_Exercise_.
Exactly the lines below starting at the line with "11: (303, 59, 1.15)" and ending at the line with "37: (531, 115, 2.52)" are wanted, with both ends included. Leave out the pictures and add no other lines.

━━ Records shown

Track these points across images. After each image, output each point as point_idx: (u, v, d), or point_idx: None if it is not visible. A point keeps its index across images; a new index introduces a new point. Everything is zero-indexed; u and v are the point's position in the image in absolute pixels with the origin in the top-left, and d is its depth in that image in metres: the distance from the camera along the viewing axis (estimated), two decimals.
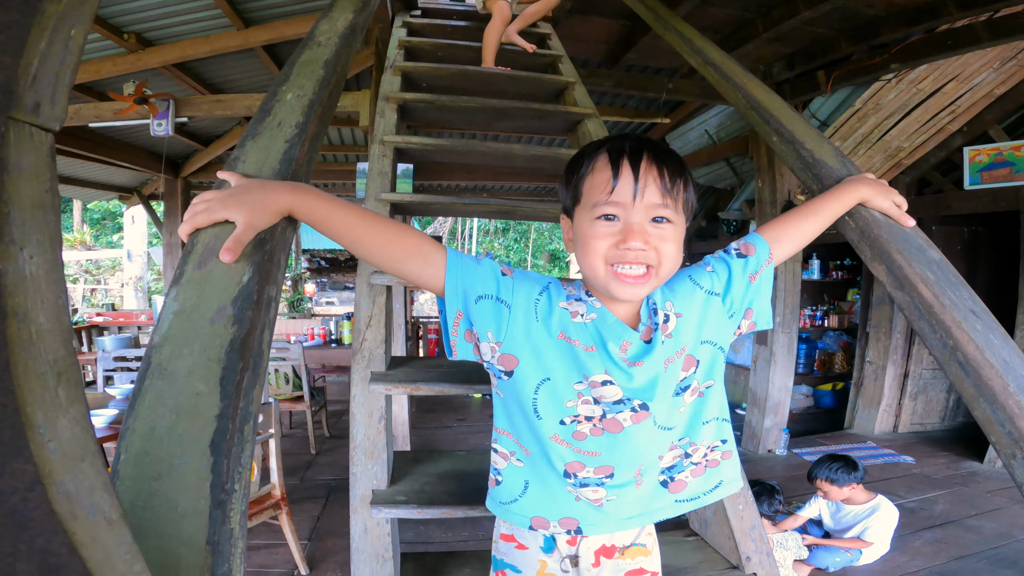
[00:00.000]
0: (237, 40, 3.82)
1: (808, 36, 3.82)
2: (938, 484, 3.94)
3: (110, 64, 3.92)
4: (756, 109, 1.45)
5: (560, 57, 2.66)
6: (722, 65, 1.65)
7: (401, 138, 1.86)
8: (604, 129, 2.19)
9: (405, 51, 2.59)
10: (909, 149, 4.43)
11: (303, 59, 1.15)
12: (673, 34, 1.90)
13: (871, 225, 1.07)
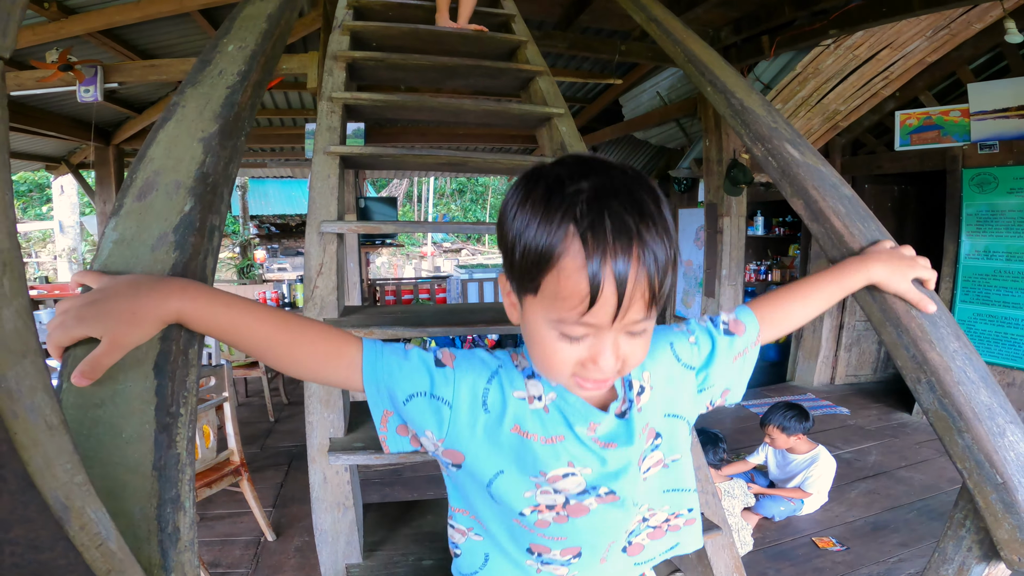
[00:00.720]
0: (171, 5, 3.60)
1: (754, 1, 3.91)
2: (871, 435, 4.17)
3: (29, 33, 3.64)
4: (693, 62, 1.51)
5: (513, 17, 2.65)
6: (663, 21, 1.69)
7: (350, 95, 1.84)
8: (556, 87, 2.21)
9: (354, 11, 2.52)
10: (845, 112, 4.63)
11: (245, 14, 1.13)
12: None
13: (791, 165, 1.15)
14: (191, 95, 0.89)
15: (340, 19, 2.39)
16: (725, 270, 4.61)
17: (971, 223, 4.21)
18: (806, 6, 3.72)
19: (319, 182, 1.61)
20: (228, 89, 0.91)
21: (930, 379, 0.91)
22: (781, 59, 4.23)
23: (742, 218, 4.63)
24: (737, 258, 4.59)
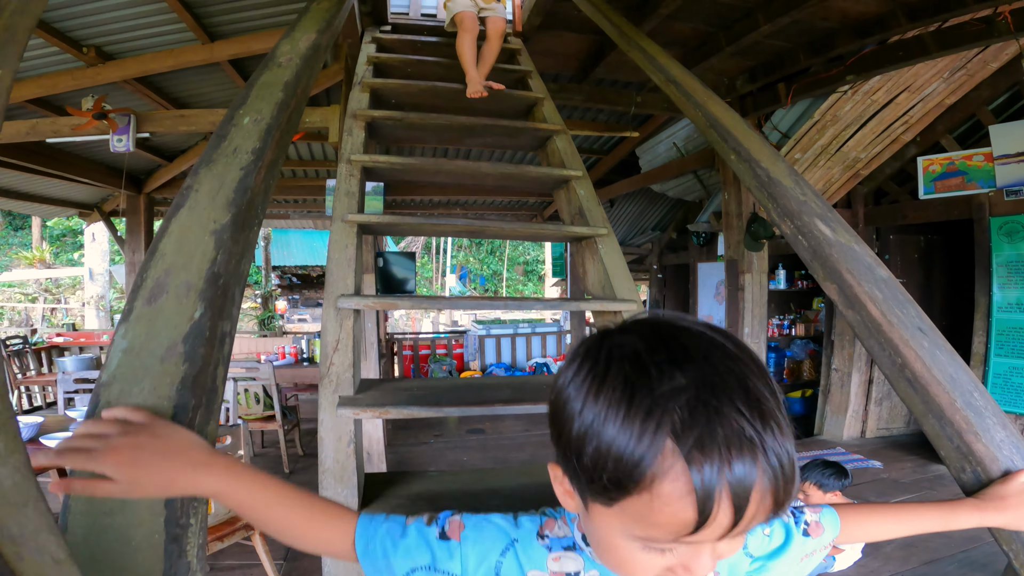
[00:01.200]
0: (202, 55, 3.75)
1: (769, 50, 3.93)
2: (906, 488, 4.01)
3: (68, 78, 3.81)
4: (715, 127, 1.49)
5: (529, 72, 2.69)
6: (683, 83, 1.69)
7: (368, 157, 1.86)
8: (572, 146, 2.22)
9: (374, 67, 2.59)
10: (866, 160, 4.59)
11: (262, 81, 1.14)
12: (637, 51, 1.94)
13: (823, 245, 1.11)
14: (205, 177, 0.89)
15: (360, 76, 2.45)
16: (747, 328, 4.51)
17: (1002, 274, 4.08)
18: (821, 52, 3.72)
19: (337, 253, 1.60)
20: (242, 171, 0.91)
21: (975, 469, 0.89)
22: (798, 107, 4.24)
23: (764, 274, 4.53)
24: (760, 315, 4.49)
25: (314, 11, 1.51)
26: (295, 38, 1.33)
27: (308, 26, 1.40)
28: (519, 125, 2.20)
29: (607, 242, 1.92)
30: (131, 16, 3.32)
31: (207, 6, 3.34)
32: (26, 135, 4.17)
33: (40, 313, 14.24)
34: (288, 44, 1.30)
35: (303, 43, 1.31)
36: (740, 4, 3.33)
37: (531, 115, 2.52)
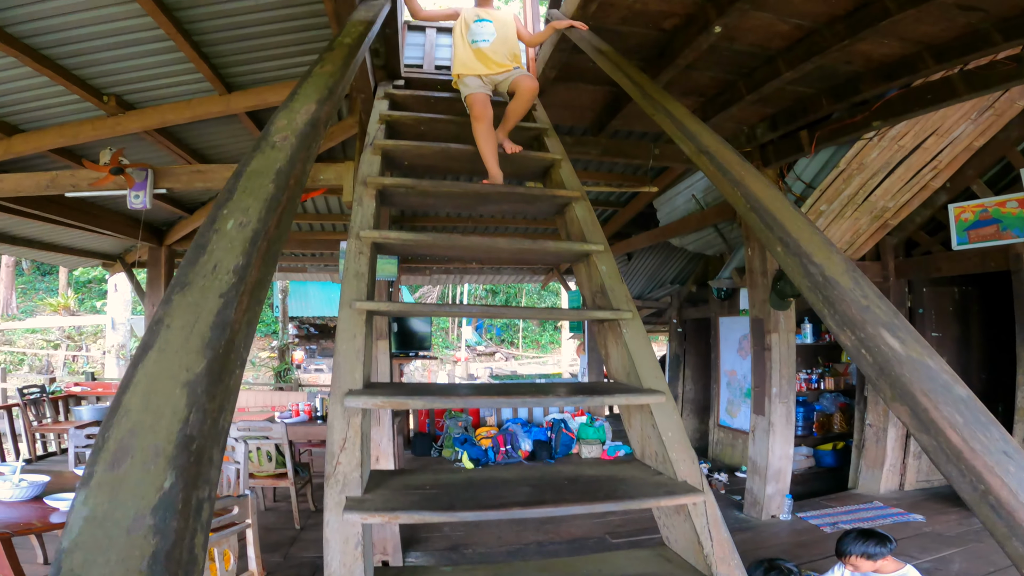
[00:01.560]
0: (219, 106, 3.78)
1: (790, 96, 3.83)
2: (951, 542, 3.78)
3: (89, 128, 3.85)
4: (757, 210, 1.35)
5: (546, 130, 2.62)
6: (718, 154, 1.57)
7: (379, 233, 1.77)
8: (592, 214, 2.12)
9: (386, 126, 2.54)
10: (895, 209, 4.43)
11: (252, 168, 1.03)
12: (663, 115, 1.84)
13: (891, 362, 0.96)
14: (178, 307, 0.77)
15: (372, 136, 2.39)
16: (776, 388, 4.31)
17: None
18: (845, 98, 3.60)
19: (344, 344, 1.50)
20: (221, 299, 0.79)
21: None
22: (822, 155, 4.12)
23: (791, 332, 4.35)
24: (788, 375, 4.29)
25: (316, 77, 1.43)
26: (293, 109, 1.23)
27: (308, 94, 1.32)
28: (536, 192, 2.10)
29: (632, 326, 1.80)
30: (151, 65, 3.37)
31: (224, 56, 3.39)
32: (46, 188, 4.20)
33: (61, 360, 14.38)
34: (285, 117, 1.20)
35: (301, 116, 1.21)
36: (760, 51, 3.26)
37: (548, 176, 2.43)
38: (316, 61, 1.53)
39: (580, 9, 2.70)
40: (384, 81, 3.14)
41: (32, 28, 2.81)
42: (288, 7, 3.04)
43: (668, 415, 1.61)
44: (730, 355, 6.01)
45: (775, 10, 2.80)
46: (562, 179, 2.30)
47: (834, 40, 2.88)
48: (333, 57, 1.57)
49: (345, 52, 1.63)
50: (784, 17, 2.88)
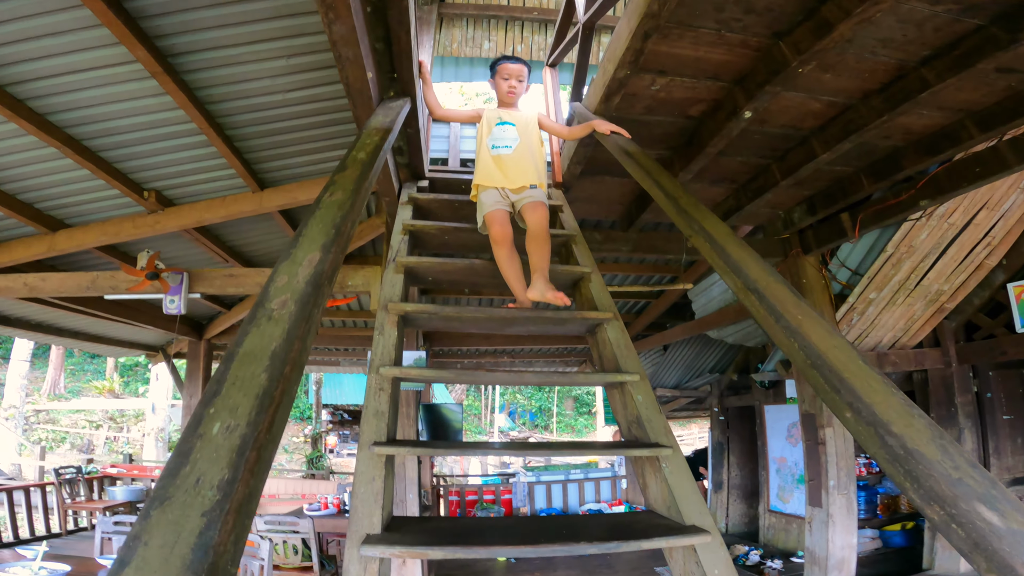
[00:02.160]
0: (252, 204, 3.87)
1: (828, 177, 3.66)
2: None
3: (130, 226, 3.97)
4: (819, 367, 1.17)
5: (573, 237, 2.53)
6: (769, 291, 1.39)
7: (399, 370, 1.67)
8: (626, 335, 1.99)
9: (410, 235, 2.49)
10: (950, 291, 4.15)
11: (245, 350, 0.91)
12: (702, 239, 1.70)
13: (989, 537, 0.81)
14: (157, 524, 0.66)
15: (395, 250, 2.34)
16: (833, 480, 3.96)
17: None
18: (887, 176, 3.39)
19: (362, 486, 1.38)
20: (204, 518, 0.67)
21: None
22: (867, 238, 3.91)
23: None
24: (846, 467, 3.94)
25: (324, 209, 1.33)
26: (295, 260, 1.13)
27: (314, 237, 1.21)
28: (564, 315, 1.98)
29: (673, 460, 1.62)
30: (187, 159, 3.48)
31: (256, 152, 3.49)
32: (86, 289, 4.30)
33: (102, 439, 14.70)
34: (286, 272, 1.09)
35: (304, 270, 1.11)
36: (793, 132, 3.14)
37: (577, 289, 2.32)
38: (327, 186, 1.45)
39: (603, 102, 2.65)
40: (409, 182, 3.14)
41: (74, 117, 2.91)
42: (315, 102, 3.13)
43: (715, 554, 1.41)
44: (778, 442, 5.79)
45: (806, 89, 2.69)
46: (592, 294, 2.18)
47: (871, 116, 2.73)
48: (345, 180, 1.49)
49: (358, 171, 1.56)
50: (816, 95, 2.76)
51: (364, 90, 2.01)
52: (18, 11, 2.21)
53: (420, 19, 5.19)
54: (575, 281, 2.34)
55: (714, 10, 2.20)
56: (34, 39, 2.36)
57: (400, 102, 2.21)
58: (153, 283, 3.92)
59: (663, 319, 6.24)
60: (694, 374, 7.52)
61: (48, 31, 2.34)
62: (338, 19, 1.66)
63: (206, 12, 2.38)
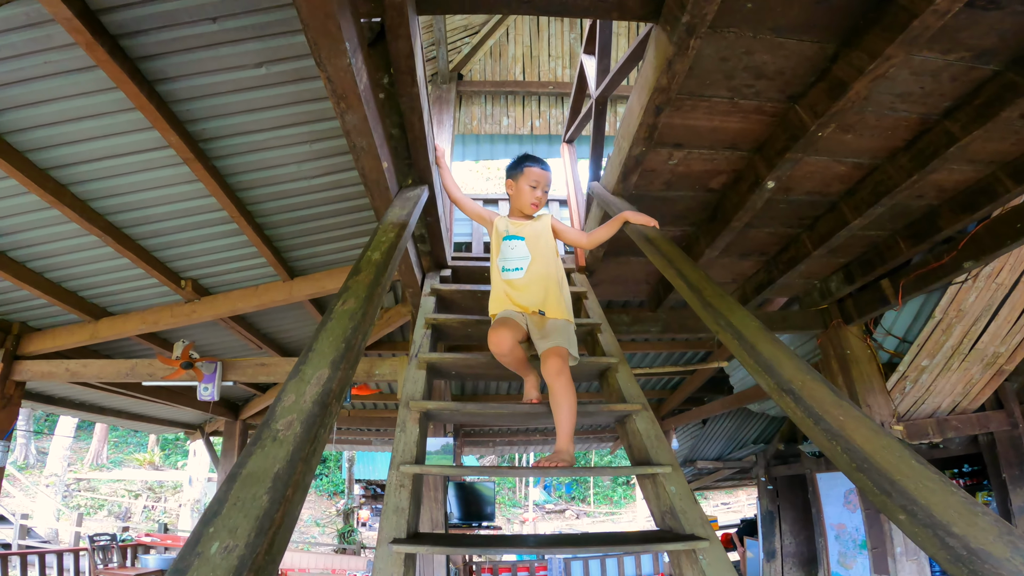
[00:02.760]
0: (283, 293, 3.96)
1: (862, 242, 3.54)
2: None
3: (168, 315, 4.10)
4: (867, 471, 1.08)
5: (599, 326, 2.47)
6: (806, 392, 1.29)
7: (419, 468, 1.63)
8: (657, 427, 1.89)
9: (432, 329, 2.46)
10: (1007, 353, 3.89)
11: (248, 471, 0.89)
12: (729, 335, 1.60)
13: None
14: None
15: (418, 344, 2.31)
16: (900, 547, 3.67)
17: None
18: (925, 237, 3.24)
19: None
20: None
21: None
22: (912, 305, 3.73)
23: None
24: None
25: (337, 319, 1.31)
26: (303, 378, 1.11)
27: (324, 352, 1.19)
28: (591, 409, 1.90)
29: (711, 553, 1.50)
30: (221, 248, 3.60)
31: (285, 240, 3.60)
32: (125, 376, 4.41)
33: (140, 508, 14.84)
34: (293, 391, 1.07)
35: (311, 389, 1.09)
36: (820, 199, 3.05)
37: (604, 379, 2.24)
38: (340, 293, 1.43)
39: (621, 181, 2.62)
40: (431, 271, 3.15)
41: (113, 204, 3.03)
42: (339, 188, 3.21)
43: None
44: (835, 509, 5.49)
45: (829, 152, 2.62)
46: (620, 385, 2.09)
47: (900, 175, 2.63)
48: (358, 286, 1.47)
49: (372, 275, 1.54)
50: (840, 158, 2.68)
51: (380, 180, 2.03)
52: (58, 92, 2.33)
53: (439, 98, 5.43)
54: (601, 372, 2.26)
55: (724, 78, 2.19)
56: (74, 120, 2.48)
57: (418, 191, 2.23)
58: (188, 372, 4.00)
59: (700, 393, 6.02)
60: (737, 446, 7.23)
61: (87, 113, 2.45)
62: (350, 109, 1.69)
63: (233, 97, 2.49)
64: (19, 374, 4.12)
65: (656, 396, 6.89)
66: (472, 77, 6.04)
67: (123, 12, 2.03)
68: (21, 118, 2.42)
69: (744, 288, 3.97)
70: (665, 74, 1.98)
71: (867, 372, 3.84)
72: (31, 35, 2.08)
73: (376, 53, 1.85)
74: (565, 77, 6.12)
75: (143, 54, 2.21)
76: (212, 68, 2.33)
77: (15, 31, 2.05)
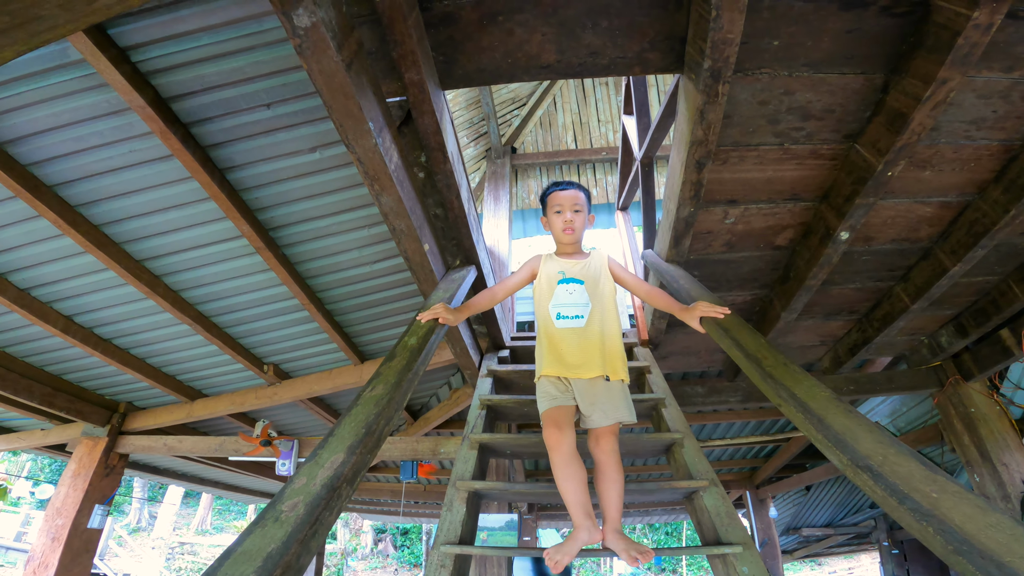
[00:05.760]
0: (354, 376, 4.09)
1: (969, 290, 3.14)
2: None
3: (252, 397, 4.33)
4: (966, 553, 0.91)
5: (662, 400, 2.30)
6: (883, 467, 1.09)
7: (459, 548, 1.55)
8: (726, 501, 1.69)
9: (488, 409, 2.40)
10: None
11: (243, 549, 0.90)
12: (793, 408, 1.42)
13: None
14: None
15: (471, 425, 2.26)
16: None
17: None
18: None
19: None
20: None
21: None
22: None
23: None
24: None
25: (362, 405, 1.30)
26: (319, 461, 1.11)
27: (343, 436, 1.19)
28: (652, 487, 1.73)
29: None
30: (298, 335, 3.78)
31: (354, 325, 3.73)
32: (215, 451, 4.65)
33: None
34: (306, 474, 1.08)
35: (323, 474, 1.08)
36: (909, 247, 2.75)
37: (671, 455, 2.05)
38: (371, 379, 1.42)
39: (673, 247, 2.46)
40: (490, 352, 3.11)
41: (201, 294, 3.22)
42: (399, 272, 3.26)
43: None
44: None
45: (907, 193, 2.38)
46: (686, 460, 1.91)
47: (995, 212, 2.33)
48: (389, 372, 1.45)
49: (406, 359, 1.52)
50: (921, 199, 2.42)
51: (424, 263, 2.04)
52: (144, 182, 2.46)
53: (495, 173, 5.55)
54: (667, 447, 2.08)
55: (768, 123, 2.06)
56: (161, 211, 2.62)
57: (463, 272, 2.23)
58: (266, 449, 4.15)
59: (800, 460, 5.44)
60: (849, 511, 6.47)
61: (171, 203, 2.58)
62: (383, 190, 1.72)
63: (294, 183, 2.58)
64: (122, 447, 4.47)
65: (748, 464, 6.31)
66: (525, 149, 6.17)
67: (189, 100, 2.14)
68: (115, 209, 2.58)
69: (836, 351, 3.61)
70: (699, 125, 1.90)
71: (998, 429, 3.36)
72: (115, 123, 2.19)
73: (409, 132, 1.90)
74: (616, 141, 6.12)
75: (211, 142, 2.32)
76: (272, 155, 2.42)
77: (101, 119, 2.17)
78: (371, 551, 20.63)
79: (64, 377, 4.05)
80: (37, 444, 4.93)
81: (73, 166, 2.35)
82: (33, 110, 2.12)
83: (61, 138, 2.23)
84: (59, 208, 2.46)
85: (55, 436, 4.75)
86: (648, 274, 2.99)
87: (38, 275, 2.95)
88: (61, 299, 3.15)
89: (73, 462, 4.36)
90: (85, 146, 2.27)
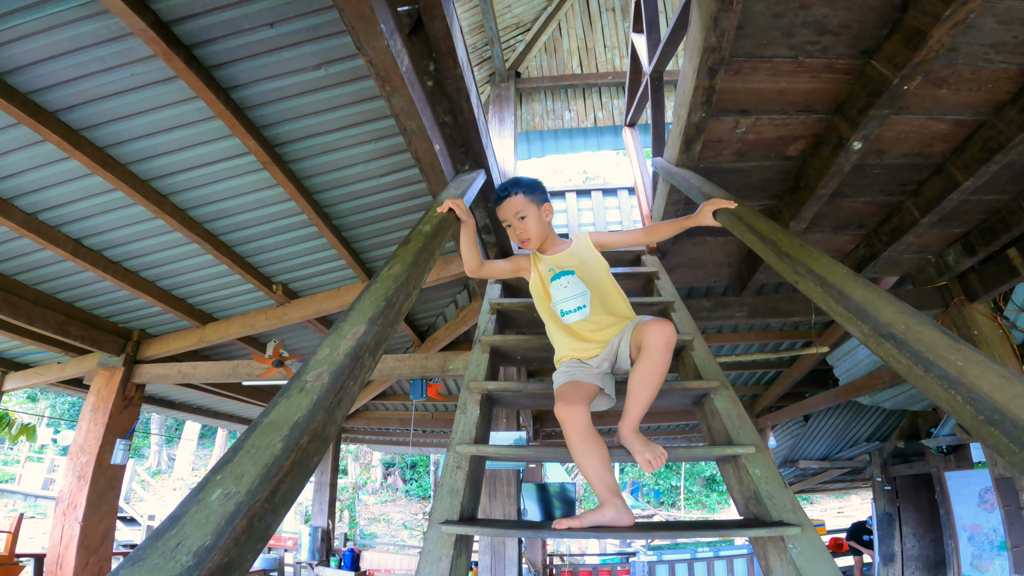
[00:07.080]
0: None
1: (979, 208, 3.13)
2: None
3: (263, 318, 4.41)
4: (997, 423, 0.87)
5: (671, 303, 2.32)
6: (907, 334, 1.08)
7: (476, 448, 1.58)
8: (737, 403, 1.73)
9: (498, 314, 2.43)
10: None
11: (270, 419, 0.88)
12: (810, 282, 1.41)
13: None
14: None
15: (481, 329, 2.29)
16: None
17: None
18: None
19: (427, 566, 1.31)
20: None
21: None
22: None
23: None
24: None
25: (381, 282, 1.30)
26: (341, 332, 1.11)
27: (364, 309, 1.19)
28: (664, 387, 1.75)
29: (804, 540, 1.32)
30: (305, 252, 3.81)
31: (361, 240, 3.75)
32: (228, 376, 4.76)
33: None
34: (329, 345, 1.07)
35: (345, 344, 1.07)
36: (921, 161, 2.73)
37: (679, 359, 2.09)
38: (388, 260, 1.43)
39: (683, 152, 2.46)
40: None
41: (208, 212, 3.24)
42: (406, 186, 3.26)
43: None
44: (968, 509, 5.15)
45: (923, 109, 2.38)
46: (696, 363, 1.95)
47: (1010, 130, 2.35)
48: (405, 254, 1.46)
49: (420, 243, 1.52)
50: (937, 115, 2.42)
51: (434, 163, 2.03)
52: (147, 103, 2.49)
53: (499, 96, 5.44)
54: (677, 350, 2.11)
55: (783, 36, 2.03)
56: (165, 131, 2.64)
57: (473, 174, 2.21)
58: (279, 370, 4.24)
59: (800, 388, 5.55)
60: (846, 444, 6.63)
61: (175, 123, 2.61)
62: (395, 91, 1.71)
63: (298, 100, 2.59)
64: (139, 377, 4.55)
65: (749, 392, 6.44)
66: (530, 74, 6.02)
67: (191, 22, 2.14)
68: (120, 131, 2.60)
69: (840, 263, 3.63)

━━━━

_Written reply_.
11: (303, 59, 1.15)
12: (673, 34, 1.90)
13: (871, 225, 1.07)
[00:00.720]
0: (171, 5, 3.60)
1: (754, 1, 3.91)
2: (871, 435, 4.17)
3: (29, 33, 3.64)
4: (693, 62, 1.51)
5: (513, 17, 2.65)
6: (663, 21, 1.69)
7: (350, 95, 1.84)
8: (556, 87, 2.21)
9: (354, 11, 2.52)
10: (845, 112, 4.63)
11: (245, 14, 1.13)
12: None
13: (791, 165, 1.15)
14: (191, 95, 0.89)
15: (340, 19, 2.39)
16: (725, 270, 4.61)
17: (971, 223, 4.21)
18: (806, 6, 3.72)
19: (319, 182, 1.61)
20: (228, 89, 0.91)
21: (930, 379, 0.91)
22: (781, 59, 4.23)
23: (742, 218, 4.63)
24: (737, 258, 4.59)
[00:01.200]
0: (202, 55, 3.75)
1: (769, 50, 3.93)
2: (906, 488, 4.01)
3: (68, 78, 3.81)
4: (715, 127, 1.49)
5: (529, 72, 2.69)
6: (683, 83, 1.69)
7: (368, 157, 1.86)
8: (572, 146, 2.22)
9: (374, 67, 2.59)
10: (866, 160, 4.59)
11: (262, 81, 1.14)
12: (637, 51, 1.94)
13: (823, 245, 1.11)
14: (205, 177, 0.89)
15: (360, 76, 2.45)
16: (747, 328, 4.51)
17: (1002, 274, 4.08)
18: (821, 52, 3.72)
19: (337, 253, 1.60)
20: (242, 171, 0.91)
21: (975, 469, 0.89)
22: (798, 107, 4.24)
23: (764, 274, 4.53)
24: (760, 315, 4.49)
25: (314, 11, 1.51)
26: (295, 38, 1.33)
27: (308, 26, 1.40)
28: (519, 125, 2.20)
29: (607, 242, 1.92)
30: (131, 16, 3.32)
31: (207, 6, 3.34)
32: (26, 135, 4.17)
33: (40, 313, 14.24)
34: (288, 44, 1.30)
35: (303, 43, 1.31)
36: (740, 4, 3.33)
37: (531, 115, 2.52)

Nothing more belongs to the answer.